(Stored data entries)
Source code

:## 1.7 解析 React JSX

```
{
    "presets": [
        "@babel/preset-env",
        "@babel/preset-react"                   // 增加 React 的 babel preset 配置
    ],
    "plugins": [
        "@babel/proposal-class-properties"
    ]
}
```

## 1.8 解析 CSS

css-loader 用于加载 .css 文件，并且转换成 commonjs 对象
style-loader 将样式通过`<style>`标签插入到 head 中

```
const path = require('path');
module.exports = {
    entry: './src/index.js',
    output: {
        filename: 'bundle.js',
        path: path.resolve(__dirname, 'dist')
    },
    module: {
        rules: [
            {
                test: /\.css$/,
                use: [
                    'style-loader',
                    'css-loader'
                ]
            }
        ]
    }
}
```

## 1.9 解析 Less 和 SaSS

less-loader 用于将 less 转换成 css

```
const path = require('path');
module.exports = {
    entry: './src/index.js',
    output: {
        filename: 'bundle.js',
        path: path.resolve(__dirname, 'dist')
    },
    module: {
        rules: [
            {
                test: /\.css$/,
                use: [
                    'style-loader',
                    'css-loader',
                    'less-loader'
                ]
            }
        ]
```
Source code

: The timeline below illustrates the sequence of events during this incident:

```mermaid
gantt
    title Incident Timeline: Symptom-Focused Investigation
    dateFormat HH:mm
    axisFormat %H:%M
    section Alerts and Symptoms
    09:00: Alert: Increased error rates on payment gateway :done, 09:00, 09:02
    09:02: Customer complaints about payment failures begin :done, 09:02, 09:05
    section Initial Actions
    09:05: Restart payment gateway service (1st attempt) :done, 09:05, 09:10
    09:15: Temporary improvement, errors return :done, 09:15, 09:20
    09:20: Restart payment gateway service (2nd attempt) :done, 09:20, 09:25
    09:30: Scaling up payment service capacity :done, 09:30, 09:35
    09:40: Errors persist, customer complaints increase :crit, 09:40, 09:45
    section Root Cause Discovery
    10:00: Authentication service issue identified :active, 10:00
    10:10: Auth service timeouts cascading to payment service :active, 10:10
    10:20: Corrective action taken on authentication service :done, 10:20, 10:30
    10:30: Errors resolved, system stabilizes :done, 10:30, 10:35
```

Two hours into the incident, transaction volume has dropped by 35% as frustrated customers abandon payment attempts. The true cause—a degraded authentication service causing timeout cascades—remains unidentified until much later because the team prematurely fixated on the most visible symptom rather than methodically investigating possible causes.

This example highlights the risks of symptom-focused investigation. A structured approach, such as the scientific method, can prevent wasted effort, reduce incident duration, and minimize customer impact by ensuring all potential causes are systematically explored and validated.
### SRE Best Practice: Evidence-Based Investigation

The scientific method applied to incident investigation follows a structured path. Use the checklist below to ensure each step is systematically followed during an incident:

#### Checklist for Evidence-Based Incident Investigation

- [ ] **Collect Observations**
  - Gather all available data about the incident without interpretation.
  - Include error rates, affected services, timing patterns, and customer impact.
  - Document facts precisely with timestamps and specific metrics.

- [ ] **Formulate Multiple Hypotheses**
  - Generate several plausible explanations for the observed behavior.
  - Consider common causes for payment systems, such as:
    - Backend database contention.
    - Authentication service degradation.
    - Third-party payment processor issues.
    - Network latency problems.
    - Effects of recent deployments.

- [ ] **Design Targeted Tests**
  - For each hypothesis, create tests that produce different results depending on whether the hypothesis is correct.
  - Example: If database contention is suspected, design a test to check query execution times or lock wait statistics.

§ EXERCISE
Write out each line above containing "database".

§ TASK RESPONSE
    - Backend database contention.
  - Example: If database contention is suspected, design a test to check query execution times or lock wait statistics.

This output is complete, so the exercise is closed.